Rahsaanathan comes to East Bay
For the past five years, San Jose’s Café Stritch has presented an annual event dedicated to the music of the extraordinary saxophonist Rahsaan Roland Kirk (1935-1977), a singular visionary whose music sounded both bracingly avant-garde and invitingly rooted in blues and tent shows.
For the first time, the core of that Stritch band, minus trombonist Steve Turre, is bringing Kirk’s music to the East Bay.
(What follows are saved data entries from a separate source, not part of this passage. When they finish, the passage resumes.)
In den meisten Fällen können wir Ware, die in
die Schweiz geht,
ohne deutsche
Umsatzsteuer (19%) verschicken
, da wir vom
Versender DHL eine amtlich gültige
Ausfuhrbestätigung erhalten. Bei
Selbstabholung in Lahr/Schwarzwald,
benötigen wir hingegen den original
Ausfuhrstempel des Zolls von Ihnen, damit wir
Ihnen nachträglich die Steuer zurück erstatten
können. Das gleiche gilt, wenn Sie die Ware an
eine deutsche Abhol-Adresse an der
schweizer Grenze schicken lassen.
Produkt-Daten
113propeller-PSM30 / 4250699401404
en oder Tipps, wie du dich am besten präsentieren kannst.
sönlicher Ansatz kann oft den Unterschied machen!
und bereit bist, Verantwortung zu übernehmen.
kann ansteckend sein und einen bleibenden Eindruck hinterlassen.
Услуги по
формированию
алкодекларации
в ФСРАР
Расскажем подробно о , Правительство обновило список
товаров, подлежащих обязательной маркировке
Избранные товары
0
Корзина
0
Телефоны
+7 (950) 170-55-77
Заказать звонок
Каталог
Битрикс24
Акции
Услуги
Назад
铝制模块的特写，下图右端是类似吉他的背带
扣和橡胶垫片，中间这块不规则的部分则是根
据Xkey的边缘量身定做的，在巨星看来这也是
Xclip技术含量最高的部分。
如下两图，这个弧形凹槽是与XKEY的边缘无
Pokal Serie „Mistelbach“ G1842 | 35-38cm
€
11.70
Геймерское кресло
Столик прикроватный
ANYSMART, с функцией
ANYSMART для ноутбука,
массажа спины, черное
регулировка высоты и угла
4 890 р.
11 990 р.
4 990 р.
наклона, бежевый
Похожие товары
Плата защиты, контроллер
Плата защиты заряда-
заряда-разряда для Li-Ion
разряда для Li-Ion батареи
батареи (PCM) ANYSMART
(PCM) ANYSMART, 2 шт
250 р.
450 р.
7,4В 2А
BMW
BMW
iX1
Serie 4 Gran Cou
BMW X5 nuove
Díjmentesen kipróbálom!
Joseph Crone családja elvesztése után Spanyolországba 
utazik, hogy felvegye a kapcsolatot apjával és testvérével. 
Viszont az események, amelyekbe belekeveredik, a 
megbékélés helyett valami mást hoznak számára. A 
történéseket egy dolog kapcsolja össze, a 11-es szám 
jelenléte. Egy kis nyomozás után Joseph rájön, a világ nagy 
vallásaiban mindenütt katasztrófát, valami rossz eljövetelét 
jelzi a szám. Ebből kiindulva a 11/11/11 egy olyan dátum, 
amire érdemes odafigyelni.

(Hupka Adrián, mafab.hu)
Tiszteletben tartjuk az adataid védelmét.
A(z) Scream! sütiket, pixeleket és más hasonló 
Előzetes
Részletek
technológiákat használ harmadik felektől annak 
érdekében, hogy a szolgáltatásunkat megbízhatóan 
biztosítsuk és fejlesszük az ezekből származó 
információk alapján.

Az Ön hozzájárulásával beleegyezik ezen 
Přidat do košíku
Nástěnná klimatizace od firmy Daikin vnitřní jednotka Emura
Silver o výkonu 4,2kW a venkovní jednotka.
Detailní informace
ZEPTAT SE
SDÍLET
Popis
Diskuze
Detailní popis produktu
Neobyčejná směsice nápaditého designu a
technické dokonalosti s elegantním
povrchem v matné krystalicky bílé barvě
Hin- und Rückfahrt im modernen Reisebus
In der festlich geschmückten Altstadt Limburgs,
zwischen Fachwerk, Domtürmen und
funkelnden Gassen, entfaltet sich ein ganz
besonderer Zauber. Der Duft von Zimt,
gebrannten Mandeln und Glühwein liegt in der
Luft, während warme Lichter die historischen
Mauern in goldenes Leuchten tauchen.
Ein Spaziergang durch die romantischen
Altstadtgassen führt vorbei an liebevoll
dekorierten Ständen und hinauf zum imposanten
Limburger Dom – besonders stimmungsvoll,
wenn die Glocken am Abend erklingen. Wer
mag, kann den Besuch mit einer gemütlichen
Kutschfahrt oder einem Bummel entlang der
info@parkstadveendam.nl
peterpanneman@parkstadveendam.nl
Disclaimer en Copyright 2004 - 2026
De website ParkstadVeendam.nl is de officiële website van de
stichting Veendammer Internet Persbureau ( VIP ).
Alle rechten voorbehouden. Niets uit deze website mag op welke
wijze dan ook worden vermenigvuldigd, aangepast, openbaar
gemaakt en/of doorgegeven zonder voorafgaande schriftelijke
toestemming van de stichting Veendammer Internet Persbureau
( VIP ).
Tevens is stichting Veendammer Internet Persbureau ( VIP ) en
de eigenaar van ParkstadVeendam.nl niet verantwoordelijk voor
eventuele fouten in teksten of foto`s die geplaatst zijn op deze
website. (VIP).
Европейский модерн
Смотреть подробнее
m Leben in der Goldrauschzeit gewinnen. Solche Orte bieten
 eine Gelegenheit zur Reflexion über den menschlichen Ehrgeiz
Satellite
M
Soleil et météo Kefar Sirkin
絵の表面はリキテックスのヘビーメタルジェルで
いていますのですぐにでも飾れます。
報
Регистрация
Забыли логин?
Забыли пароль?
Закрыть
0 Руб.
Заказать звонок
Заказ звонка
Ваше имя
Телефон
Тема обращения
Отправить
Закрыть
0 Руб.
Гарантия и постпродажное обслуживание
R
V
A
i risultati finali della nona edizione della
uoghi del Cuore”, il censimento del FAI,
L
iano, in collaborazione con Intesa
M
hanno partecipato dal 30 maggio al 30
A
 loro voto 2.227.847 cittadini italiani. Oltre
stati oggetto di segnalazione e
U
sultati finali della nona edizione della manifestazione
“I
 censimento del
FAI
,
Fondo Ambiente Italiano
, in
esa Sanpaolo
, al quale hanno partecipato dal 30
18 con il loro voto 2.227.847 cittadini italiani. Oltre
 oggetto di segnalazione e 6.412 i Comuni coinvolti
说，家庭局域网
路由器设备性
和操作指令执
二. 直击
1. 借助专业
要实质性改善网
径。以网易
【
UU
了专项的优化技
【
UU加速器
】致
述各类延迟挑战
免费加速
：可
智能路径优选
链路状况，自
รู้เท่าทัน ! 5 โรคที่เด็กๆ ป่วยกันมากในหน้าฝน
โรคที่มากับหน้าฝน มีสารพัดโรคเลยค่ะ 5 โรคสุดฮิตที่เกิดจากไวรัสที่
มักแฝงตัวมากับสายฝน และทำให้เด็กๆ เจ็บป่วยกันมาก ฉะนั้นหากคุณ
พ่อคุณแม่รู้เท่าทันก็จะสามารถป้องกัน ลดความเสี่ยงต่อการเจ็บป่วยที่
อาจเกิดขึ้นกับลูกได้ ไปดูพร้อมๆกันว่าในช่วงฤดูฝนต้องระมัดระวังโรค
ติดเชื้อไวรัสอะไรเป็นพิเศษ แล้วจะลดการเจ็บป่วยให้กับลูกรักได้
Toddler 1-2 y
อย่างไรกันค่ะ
Led by searing saxophonist Charles McNeal, a former Bay Area resident based in Las Vegas, the all-star combo features pianist Matt Clark, bassist Mark Shelby, Oaklandraised New York drummer Darrell Green, and special guest vocalist Terrie Odabi.
Before the concert the library is screening Adam Kahan’s 2014 award-winning Kirk documentary, “The Case of the Three Sided Dream.”
Details: 6:30 p.m. Sunday; San Ramon Library, San Ramon; free (with registration); 925-973-2850, ccclib.org.
One of Chicano literature’s most revered coming-of-age novels has been transformed into an opera, and will make its West Coast premiere this week in San Jose.
San Jose-based Opera Cultura will present “Bless Me, Ultima,” Friday through Sunday at the Mexican Heritage Plaza Theater in San Jose, with mezzo-soprano Suzanna Guzmán in the title role and young soprano Nicholas McKee as Antonio. Members of the San Mateo-based Masterworks Chorale will perform the opera chorus.
The opera, composed by Héctor Armientas, is based on Rudolfo Anaya’s groundbreaking 1972 novel, a mystical folk tale about the boy, Antonio, and his protector, Ultima. “Bless Me, Ultima” played to sold-out audiences at its world premiere in Albuquerque, New Mexico.
Armientas is the artistic director of Opera Cultura, the nation’s only Latino-based opera, now in its 10th year.
Details: 7:30 p.m. Friday-Saturday, 2 p.m. Sunday; $15-$40, www.operacultura.org.